Re: >H Re: The Great Filter
Wed, 19 Mar 1997 15:27:33 -0500 (EST) (Michael Lorrey)

> wrote:
>> (Michael Lorrey) writes:
>> >Once we've
>> >expanded past the limit of possible extinction, then any such
>> >catastrophe thereafter is simply a stumble in our march across the
>> >skies.
> >Depends on how fast we can expand, which isn't yet clear.

>We could expand at a rate of 0.50% of light speed in all
>directions (.005 C) and still have the ability to allow 50% of all of
>humanity to escape destruction, assuming they are still human in a
>million years.

That would be fine, but .005 C is 1,500 km/sec, which is really fast for
something big enough to function for the 1000 or so years it would need to
get to a nearby star (5 ly).

But, to be fair, if we have on average 100,000,000 years and need to travel
1,000 ly, 1/100,000 of the speed of light will do (3 km/sec). If deep-space
colonization is possible at all, that is certainly doable. So I guess
gamma-ray bursters aren't a serious problem for any deep-space civilization
bigger than one burst.

>Given the vastness of space, it will hardly be like the evactuation of a
>city. Even using salt mines would suffice for planetary protection,
>while with space, there are plenty of comets to go around in the Kuiper
>belts of most stars.

The limiting factor for survival is not cubic volume, but infrastructure.
That's bound to be in limited supply, and because building burst-hardened
infrastructure is very expensive, there will be very little built to survive
a burst unless we have plenty of warning and a fair amount of determination.

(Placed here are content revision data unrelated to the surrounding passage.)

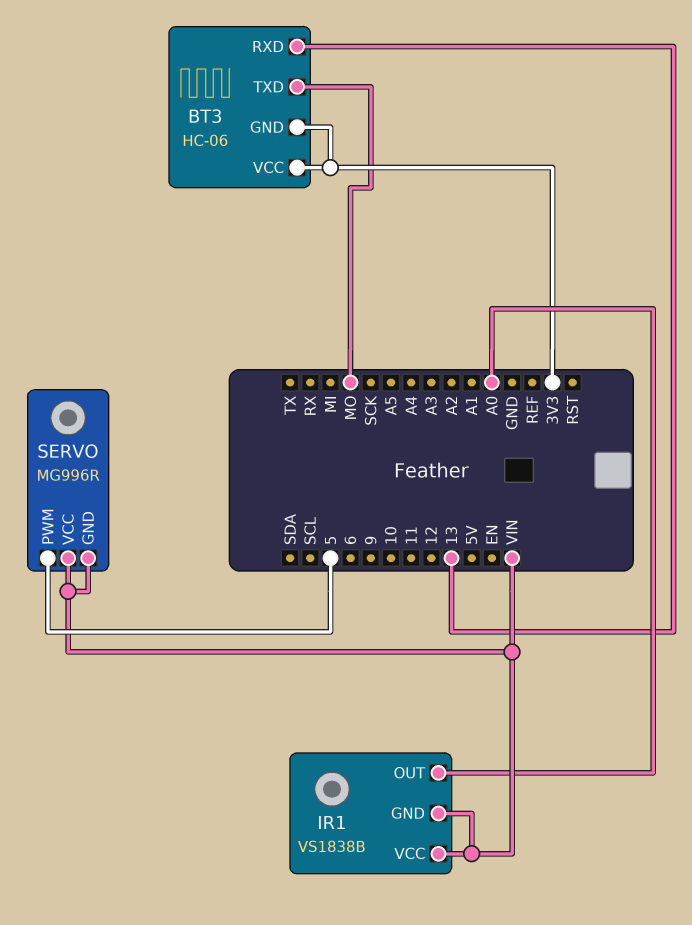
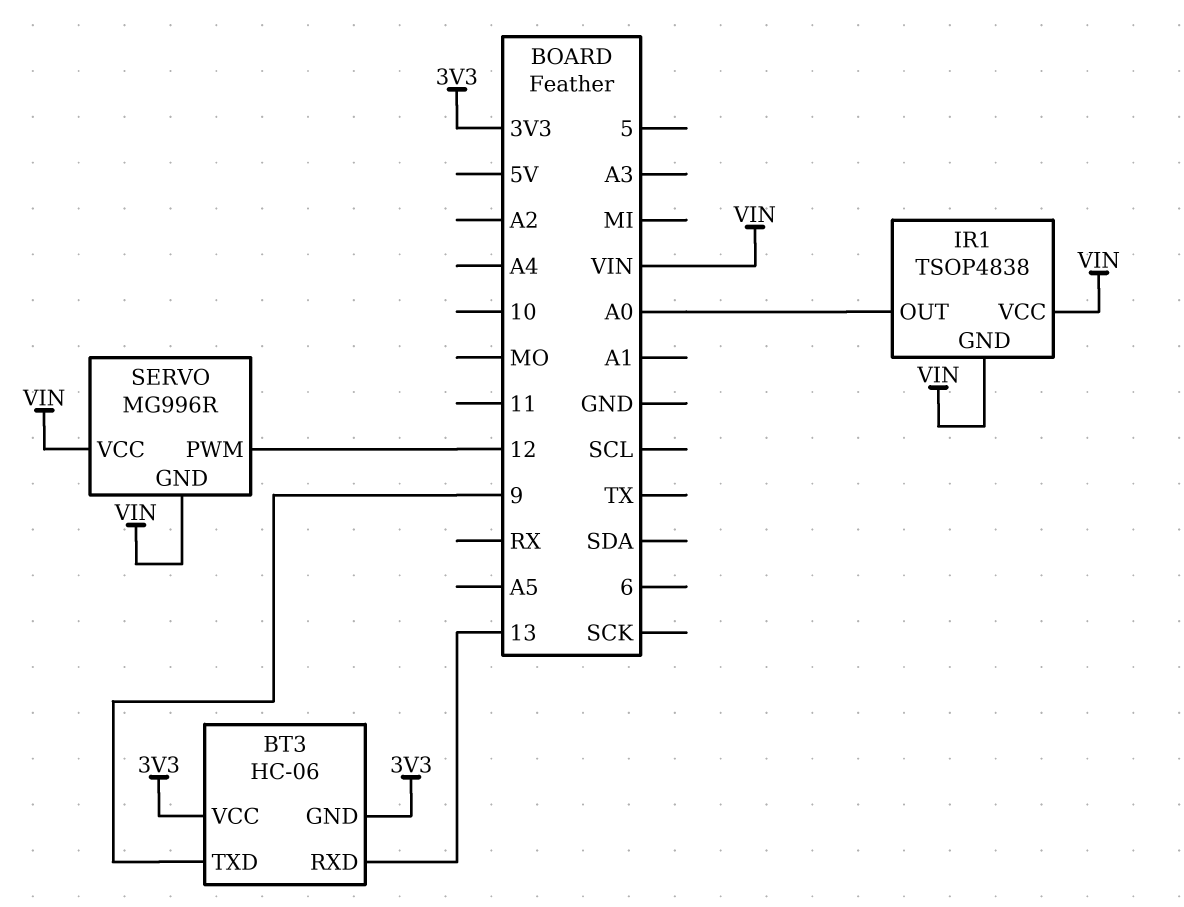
BT3 pin TXD: MO -> 9
IR1: VS1838B -> TSOP4838
SERVO pin PWM: 5 -> 12

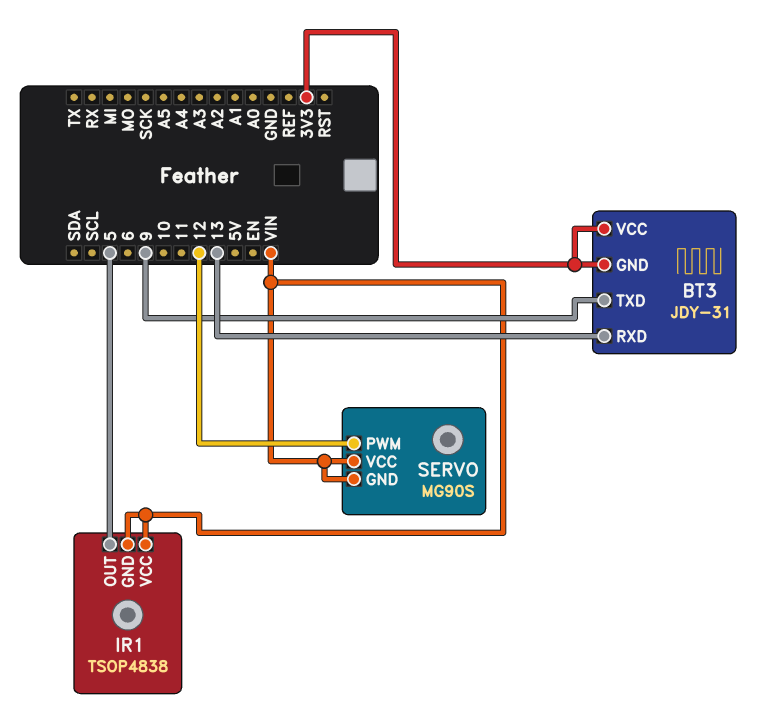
BT3: HC-06 -> JDY-31
IR1 pin OUT: A0 -> 5
SERVO: MG996R -> MG90S

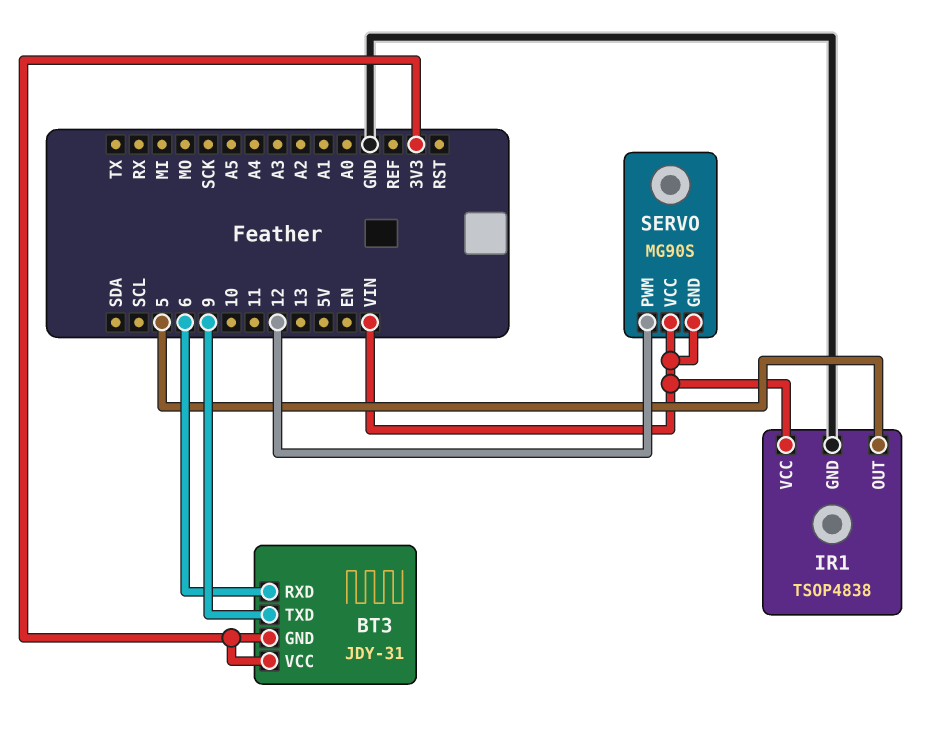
BT3 pin RXD: 13 -> 6
IR1 pin GND: VIN -> GND

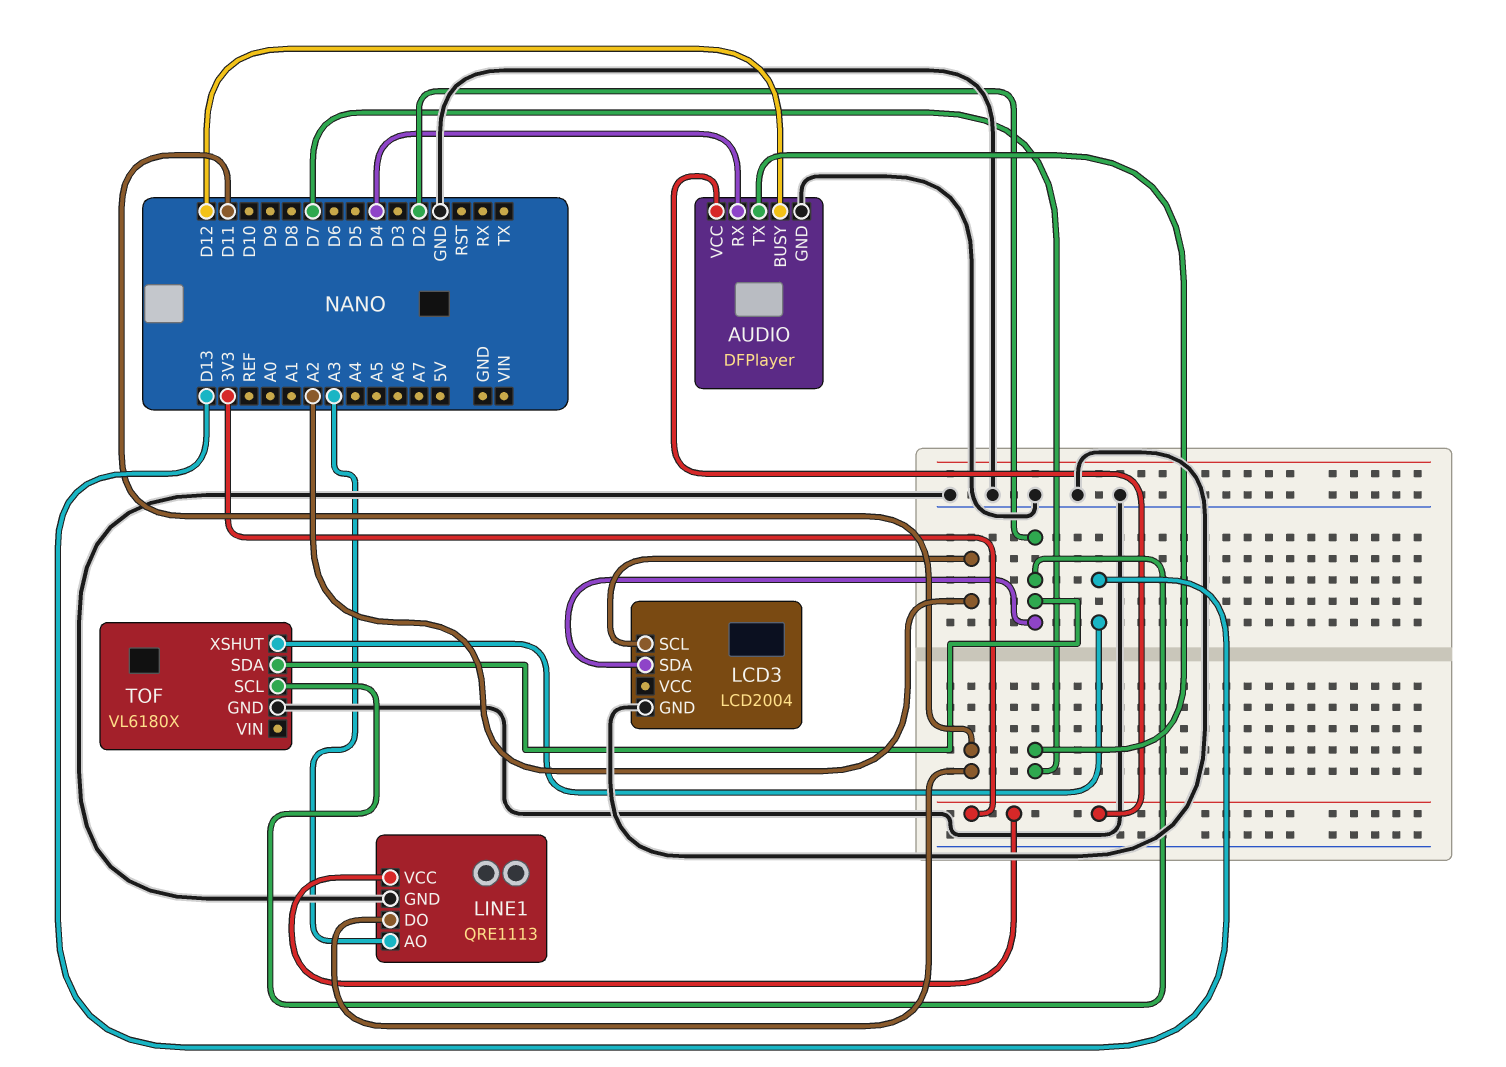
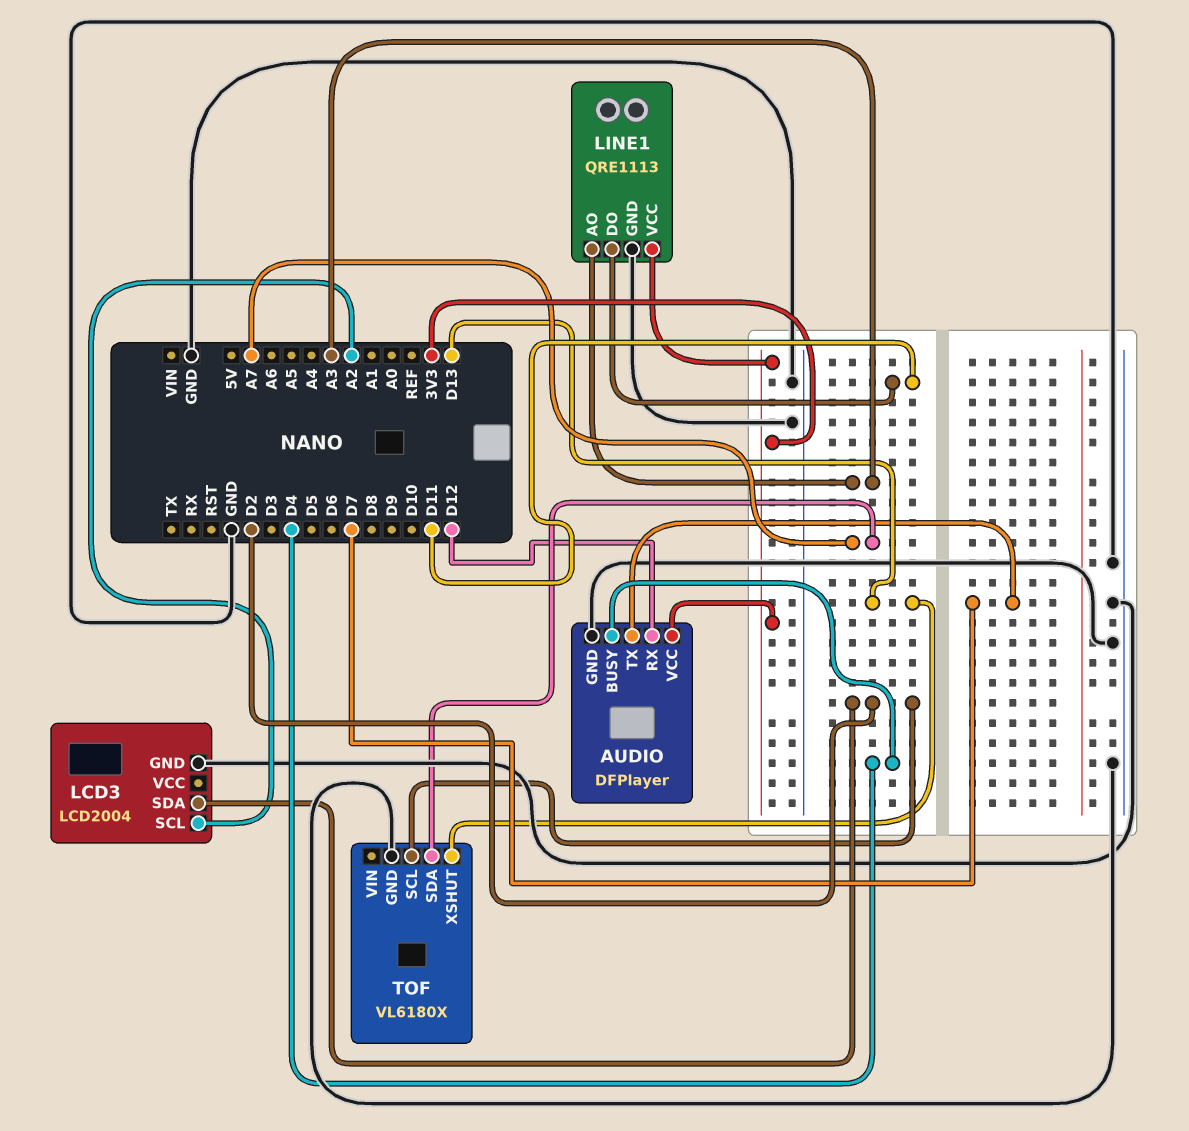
AUDIO pin BUSY: D12 -> D4
AUDIO pin RX: D4 -> D12
TOF pin SDA: D2 -> A7

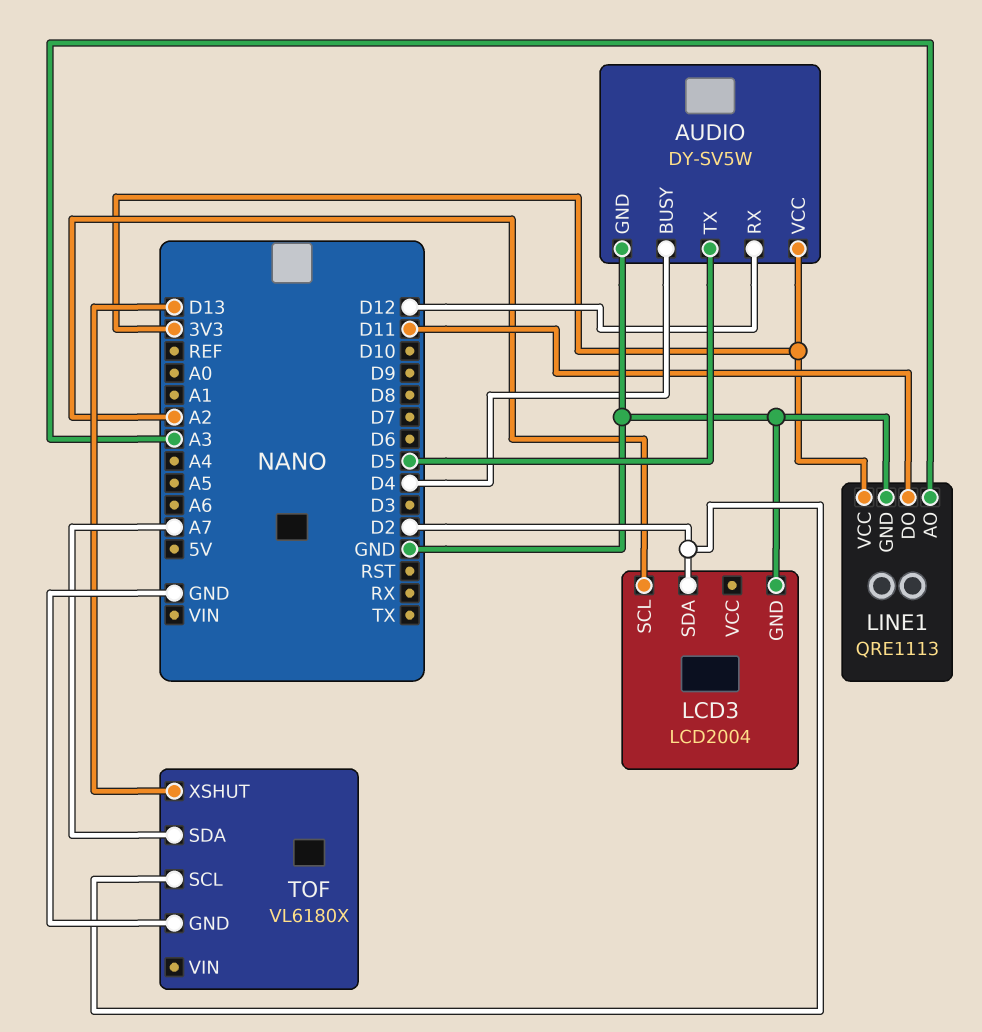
AUDIO: DFPlayer -> DY-SV5W
AUDIO pin TX: D7 -> D5

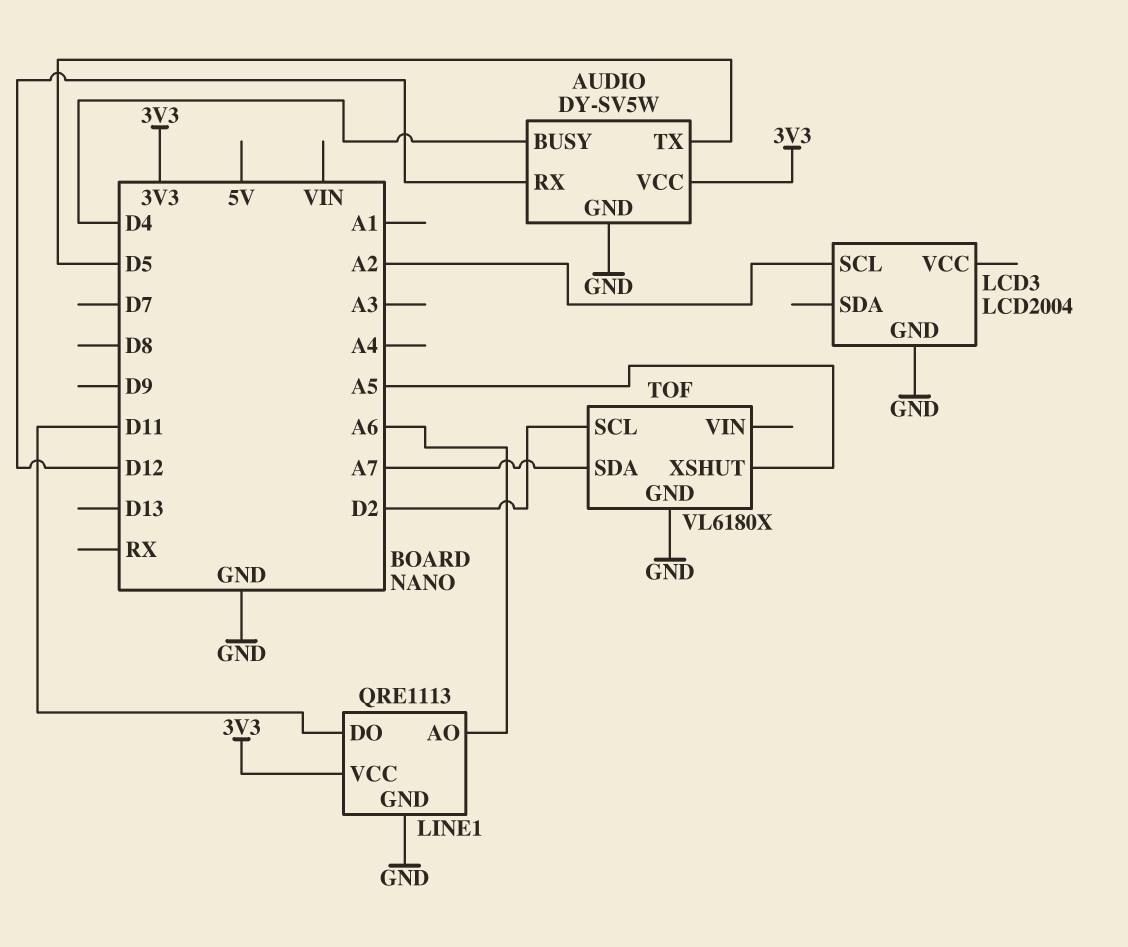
LCD3 pin SDA: D2 -> none
LINE1 pin AO: A3 -> A6
TOF pin XSHUT: D13 -> A5

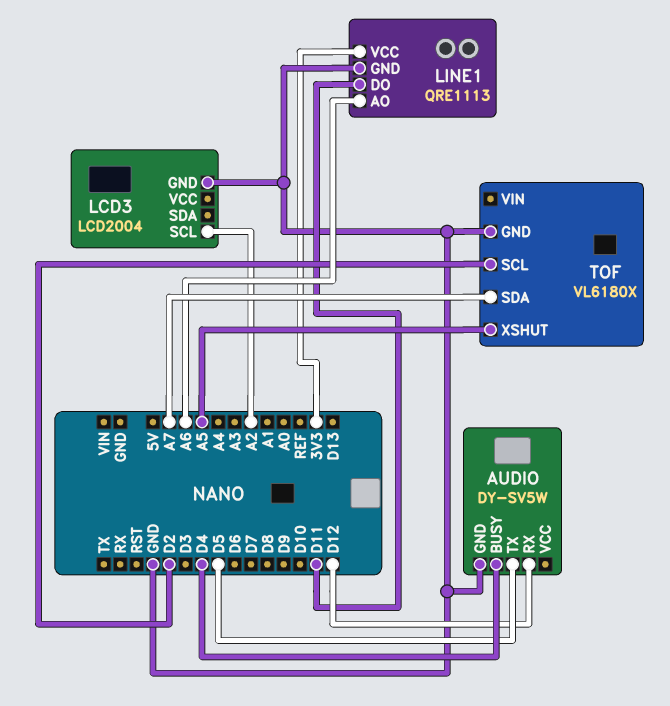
AUDIO pin VCC: 3V3 -> none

>Even at a slow rate of human expansion, the
>population density will still be less than one person per cubic AU or
>even small fractions of that.

Population density will be much higher for inhabited space, obviously. In
any case, it's irrelevant, as space and the things in it need a lot of work
before they are suitable for human occupation through a 100-year flare of
hard radiation.

Hey, where's my reference? I want to read up on those technectium deposits.